By definition, 0! = 1. This may look surprising, but it keeps formulas like the combinations formula nCr = n! / (r!(n−r)!) consistent — there is exactly one way to arrange zero objects (the empty arrangement). Factorial is only defined for non-negative integers; negative numbers and fractions do not have a standard factorial (those use the Gamma function instead).
5! = 5 × 4 × 3 × 2 × 1 = 120. There are 120 distinct ways to order 5 different books on a shelf.
n! = n × (n−1)!. For instance 6! = 6 × 5! = 6 × 120 = 720. This is how factorials are often computed in code.
Factorials grow extremely quickly: 10! = 3,628,800 and 20! is over 2 quintillion. This calculator uses exact arithmetic so big results stay precise.

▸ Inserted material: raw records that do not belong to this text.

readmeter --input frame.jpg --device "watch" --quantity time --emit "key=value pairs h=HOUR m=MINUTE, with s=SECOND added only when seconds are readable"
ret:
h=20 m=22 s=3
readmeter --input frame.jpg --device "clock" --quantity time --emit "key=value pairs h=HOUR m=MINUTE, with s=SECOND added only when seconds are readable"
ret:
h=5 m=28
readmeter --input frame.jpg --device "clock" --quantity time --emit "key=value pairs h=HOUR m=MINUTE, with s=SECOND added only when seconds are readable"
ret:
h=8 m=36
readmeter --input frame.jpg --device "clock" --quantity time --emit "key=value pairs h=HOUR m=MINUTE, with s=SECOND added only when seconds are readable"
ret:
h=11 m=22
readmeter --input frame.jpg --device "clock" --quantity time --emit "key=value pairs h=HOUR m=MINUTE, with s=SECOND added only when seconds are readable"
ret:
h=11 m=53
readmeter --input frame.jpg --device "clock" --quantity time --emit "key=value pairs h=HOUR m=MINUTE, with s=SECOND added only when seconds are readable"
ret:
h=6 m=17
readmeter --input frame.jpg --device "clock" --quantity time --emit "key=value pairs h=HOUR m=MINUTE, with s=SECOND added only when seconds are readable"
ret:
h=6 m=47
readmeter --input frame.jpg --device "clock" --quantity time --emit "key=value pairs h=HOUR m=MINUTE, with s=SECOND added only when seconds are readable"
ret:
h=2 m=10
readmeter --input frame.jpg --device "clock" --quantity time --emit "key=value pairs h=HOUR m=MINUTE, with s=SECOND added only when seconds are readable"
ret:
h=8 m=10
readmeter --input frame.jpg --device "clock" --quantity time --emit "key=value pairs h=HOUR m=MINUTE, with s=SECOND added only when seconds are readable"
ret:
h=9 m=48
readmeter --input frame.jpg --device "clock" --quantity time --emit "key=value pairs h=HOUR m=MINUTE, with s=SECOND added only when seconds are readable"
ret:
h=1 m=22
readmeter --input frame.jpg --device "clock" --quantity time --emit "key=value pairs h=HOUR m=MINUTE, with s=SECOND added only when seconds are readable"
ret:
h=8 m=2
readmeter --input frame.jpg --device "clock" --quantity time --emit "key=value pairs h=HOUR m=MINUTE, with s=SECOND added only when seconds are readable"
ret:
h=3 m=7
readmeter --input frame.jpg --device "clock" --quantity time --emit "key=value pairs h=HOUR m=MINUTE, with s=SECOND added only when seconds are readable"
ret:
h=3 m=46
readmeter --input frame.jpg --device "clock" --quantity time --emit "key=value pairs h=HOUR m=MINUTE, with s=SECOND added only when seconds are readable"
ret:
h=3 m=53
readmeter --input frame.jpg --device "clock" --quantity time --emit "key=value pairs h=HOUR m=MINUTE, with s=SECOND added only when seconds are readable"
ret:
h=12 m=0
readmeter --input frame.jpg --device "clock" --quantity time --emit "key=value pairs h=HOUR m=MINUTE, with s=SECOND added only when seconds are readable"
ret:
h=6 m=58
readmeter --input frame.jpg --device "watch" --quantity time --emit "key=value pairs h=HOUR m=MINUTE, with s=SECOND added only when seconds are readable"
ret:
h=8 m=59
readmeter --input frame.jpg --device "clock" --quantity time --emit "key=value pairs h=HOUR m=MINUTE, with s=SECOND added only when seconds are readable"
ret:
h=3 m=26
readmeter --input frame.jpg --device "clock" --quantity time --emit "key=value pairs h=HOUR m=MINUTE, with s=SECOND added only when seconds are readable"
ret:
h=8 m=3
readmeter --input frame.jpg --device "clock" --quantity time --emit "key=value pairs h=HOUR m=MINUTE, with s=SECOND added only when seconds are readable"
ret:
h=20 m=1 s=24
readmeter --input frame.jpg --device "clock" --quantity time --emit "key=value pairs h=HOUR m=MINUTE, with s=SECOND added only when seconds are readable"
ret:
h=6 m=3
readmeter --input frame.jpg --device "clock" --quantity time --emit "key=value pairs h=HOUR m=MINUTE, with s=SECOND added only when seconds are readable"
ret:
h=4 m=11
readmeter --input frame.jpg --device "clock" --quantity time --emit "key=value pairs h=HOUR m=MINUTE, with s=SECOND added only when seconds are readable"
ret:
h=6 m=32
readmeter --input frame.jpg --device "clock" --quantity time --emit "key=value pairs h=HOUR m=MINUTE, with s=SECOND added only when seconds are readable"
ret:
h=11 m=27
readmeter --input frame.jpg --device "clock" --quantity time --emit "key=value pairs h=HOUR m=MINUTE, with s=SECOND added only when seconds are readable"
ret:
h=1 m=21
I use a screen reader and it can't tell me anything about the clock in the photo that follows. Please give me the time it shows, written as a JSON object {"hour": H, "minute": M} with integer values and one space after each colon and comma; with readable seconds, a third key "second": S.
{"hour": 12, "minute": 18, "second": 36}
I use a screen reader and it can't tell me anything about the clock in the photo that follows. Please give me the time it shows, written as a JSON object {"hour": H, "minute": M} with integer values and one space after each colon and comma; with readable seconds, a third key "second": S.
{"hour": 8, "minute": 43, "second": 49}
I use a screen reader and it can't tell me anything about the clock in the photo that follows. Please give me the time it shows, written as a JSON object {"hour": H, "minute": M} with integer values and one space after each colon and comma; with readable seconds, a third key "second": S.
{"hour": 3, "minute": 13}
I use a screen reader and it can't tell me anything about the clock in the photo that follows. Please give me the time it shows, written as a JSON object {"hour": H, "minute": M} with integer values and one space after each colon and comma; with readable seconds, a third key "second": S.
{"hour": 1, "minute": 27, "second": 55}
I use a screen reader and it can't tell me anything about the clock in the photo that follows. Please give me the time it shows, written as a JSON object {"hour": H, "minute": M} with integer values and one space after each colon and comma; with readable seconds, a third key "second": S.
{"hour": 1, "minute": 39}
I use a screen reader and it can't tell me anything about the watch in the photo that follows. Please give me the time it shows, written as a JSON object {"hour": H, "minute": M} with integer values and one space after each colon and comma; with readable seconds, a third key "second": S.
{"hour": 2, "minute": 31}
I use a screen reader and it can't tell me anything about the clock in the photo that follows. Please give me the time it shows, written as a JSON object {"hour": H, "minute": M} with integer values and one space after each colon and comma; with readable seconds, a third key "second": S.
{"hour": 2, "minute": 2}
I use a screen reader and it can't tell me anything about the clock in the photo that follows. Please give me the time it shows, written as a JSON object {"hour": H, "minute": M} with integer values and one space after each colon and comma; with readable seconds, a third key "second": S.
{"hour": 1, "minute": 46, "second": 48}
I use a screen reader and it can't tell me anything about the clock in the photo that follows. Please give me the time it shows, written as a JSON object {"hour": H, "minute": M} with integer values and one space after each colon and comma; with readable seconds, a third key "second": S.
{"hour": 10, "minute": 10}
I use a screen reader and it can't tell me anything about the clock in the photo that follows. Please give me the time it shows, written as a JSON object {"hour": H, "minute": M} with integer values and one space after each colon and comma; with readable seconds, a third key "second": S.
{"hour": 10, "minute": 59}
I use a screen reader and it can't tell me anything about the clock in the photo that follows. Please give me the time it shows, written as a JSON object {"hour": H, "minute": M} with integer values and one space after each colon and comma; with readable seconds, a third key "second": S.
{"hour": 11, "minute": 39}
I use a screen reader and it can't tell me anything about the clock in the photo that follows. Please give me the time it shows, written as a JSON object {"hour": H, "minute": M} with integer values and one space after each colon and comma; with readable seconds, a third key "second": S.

Frequently asked questions
Why is 0! equal to 1?
By convention 0! = 1. There is exactly one way to arrange an empty set of objects — do nothing — so the count of arrangements is 1. This definition also keeps key formulas consistent, such as the combinations formula nCr = n! / (r!(n−r)!), which requires 0! = 1 when r = 0 or r = n.
Can you take the factorial of a negative number or a decimal?
Not with the ordinary definition. The standard factorial is only defined for non-negative integers (0, 1, 2, 3, …). Negative numbers and fractions do not have an elementary factorial. Mathematicians extend the idea to other numbers using the Gamma function, where n! = Γ(n+1), but that is beyond a basic factorial calculator.
How big can n be in this calculator?
This tool computes the exact value of n! for n up to 1000 using BigInt arithmetic, so even very large results are precise with no rounding. We cap the input at 1000 because larger factorials produce numbers with thousands of digits that are impractical to display. The step-by-step expansion is shown only for small n to keep it readable.
What are factorials used for?
Factorials count arrangements and selections. They appear in permutations (nPr = n! / (n−r)!), combinations (nCr = n! / (r!(n−r)!)), probability, the binomial theorem, Taylor series in calculus, and many counting problems in statistics and computer science.
How is a factorial calculated step by step?
Start at n and multiply by every whole number below it down to 1. For example, 4! = 4 × 3 × 2 × 1: first 4 × 3 = 12, then 12 × 2 = 24, then 24 × 1 = 24. So 4! = 24. You can also use the recursive rule n! = n × (n−1)!.